Indian Journal of Pathology and Microbiology (Jan 2022)
Brain banking in India: Relevance in current day practice
Abstract
Biobanks are set to become the norm. The explosion of new and powerful technologies like genomics and other multiomics has catapulted research from individual laboratories to multi-institutional and international partners. Today, with increasing life span, and the rising incidence of brain diseases, Brain Banks have become an invaluable source for unravelling the pathogenesis of several brain disorders, and develop effective therapies. The article briefly reviews the evolution of brain banking, rise of global networks, with a brief overview of steps involved from donor recruitment, protocols of processing, storage, annotation, and tissue distribution. The ethics of biobanking is one of the most controversial issues in bioethics, the key issues being consent, confidentiality, and commercialisation.

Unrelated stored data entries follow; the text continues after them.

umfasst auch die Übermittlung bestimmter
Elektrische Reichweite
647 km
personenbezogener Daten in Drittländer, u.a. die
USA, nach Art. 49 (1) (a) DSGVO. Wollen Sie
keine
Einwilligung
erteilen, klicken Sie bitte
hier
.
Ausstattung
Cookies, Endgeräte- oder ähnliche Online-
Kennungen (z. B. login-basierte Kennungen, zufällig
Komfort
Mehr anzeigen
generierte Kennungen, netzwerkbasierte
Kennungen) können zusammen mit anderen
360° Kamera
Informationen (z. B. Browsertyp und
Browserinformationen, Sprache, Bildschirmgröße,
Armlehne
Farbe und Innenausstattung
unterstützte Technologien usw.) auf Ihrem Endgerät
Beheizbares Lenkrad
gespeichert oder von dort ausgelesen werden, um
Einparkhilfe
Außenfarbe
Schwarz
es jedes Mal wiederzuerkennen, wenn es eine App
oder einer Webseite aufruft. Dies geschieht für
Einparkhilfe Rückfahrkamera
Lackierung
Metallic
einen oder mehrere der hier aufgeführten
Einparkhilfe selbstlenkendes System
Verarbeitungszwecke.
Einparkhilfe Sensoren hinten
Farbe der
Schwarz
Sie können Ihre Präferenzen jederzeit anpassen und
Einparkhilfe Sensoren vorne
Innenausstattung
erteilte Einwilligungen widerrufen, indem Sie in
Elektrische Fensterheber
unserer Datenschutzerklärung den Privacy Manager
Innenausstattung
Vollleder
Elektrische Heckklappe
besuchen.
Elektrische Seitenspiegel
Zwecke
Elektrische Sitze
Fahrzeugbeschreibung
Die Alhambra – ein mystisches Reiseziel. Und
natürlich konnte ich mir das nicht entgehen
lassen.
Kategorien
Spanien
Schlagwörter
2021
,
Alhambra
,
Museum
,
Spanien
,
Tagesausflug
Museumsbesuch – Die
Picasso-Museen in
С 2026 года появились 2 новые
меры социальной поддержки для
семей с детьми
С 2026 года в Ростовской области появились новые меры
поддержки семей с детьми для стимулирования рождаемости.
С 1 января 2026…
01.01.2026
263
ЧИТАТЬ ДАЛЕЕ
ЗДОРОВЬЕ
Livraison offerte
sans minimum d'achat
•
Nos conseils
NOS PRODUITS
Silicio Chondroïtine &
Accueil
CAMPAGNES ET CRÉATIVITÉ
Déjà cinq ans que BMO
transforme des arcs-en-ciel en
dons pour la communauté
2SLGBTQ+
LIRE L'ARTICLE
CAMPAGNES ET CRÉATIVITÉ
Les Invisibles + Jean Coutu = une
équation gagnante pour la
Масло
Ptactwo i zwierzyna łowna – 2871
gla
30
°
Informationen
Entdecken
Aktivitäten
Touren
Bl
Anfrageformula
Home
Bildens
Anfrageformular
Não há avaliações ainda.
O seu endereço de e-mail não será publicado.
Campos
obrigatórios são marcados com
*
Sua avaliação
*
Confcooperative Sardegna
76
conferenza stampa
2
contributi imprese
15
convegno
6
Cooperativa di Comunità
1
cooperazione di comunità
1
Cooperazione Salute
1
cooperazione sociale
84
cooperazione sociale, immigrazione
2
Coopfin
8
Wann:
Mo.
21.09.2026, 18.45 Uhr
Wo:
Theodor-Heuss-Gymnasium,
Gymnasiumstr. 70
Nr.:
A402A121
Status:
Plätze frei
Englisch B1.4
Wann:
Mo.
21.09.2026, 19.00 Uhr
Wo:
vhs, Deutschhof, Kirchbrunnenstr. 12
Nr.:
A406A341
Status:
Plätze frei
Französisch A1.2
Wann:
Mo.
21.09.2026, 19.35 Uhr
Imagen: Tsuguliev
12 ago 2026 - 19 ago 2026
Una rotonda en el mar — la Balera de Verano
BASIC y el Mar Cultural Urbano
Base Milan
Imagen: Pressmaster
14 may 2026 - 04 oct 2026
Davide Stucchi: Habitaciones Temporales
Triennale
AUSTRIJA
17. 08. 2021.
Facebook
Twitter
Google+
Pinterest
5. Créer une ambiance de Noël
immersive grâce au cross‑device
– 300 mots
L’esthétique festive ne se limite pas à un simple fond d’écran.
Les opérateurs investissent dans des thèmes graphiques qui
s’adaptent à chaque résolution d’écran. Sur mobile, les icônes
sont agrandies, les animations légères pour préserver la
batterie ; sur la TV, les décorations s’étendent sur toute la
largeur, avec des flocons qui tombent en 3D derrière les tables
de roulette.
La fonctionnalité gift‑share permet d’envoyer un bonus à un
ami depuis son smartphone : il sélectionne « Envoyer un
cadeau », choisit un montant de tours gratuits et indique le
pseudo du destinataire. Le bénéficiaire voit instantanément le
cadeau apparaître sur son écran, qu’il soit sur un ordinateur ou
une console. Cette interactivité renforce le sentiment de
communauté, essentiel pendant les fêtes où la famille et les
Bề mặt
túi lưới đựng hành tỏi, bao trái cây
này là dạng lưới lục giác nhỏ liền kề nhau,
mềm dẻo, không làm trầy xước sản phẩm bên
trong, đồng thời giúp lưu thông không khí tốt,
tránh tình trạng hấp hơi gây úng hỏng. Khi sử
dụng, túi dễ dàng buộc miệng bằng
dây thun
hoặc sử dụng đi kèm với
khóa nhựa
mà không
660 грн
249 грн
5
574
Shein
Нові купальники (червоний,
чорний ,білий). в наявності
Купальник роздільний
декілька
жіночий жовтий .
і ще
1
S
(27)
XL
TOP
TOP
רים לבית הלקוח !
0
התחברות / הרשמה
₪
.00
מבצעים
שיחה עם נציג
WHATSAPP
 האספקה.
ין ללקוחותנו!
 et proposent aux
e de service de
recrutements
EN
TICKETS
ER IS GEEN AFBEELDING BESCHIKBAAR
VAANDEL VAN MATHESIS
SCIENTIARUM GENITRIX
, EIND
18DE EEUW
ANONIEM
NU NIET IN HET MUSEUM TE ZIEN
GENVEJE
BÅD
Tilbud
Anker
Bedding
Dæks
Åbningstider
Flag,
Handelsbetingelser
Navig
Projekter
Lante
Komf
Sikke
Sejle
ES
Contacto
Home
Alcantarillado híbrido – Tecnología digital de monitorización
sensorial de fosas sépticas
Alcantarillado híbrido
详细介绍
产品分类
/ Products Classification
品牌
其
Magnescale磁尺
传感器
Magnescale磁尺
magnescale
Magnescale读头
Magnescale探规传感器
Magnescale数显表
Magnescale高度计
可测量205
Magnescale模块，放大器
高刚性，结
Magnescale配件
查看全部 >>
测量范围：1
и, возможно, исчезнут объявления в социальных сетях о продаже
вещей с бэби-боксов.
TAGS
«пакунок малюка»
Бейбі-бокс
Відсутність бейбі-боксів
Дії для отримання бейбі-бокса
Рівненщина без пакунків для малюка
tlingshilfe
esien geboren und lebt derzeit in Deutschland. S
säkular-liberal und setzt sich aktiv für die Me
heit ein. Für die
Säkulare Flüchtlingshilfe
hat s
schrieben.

Regulatory authorities in different countries and in India, the Indian Council of Medical Research has taken a lead to formulate new ethical guidelines for research involving human participants protecting rights, and well-being of research participants. Although brain banks have been established in the 1960s, in India, the first Brain Bank was established in 1995 at the National Institute of Mental Health and Neurosciences, Bengaluru. Now a network with two more Brain banks is being established in the country. The challenges and benefits of establishing the first Brain Bank as a National Research Facility in India is shared. For optimising available resources and promote brain banking, it is essential for medical professionals, and the public to perceive the crucial advantage in conversion of biological waste into invaluable resources for neuroscience. This will be the greatest “gift of hope” that we can offer for the future generations to overcome hitherto untreatable disorders such as dementias.